Post written by: Erin Walcon
This is one of my favourite days of the year.
It begins nervously… for all of us. It’s a mammoth task. 12 secondary schools, 24 visiting physical theatre workshops, 6 professional lead artists, 18 university students, and one final showcase day, where it all comes together and we celebrate their work, this year with 82 performers taking part.
It’s hard to fully capture the complex magic of the day, so I thought I’d just send you a few ‘postcard’ moments from the ground.
It’s 9.34 AM. Secondary students have just started arriving in a steady trickle through the front door of the Exeter Northcott Theatre. They are nervous, but excited. They look very relieved when they see their friends already sitting at a table in the cafe, and they congregate in small, tight bunches, talking together in low voices: who is here? Who is missing? Do they need to re-work their piece? Did they remember to bring the music on the memory stick? They look up to see the lead artist who worked with them at their school, and you can see everyone’s shoulders relax.
It’s 10.43 AM. Welcome time. I stand up and say hi – I explain to everyone that this day is not about perfect finished pieces, but about celebrating the craft and aliveness of making original theatre – about taking risks and trying things. People try out saying hi to someone they haven’t met before. Sam, our wonderful technician from the Exeter Northcott gives a safety briefing. We gather to go down to Roborough Studios for rehearsals. The work of the day begins.
Postcard 3: Making and ReMaking
If you wander the hallway at about 11.17, you can hear working rehearsal rooms everywhere. Each studio has at least 3 schools represented in it, and they are packed with activity – working beats, honing lifts, trying out new characters, polishing timings. Students have never met each other before, but they co-occupy the same creative space with ease. Sometimes they warm up together. The Lead Artists move between their groups, helped and questioning. The university students mentor and support, providing metronome clicks or modelling new physical techniques. The rooms are full and the energy is electric.
Postcard 4: Lunch
We take a much-needed lunch break. This is always one of my favourite moments of the day – seeing the university campus be taken over by secondary-aged students. This year there was parkour off the wall of the chapel and pyramid building on Roborough’s lawn. The sun shone.
Postcard 5: Getting Serious Now
After lunch, you can feel a tone change. The day has moved from nervous first steps, through the manic enthusiasm of the morning, and into the serious focus of getting ready to perform.
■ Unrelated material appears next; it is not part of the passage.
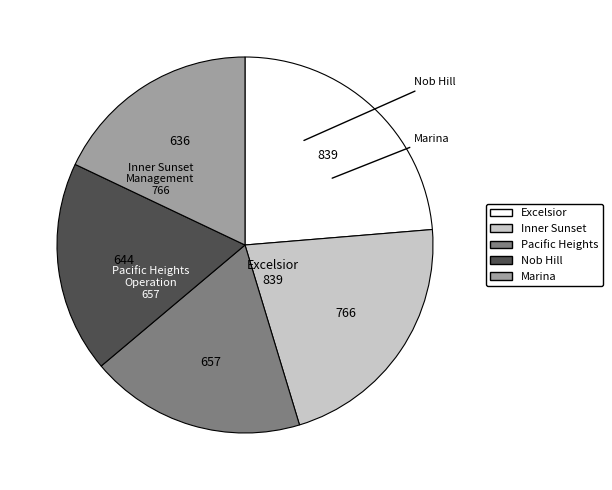

Does any single category account for the majority?

No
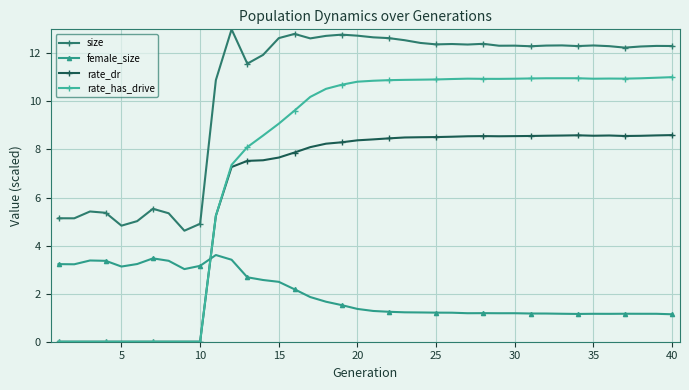

What is the value of the size point at the 6th from the left?

5.0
The shift comes when the first few groups head up to the Northcott to do their technical rehearsals. Those left down at Roborough buckle down, and the quality of attention is precise.
Postcard 6: Tech
Each group gets about 15 minutes to tech their piece on mainstage. It’s a big move, coming from the safety of the rehearsal room into the big theatre again. The pieces sometimes have to grow or shrink in order to work. The stage lighting transforms everything.
Postcard 7: Staying in It
Tech rehearsals can be hard. There are long windows of quiet while the technical team sort out music files. There might be several other groups watching you, waiting for their turn. There is always a lot of coming and going, with 82 performers, all needing to tech within the same 2 hour window. This year, I was so impressed with the focus and professionalism of the groups. They really did outstanding work during their technical rehearsals, and this was testament to their trust in their lead artists, but also a really special thing to watch.
Postcard 8: Flying
At 4pm, the auditorium fills up with parents, carers, family and friends who have come to watch. The performers fill the first 5 rows, and their loved ones pack in above and around. The lights dim. I can heard the gentle shuffle of performers moving quietly and quickly into position. My shoulders relax. (Traffic flow is the biggest stress of the day for me…) Exeter College walks on stage, their newspaper puppet ready. We have begun. This year, I set camera down for a second and just enjoyed the wonderful sight of the stage being full of secondary student performers. You could feel that something special is happening – see it reflected in the eyes of the performers taking their first steps onto a professional stage. Feeling and trusting in their own power and potential.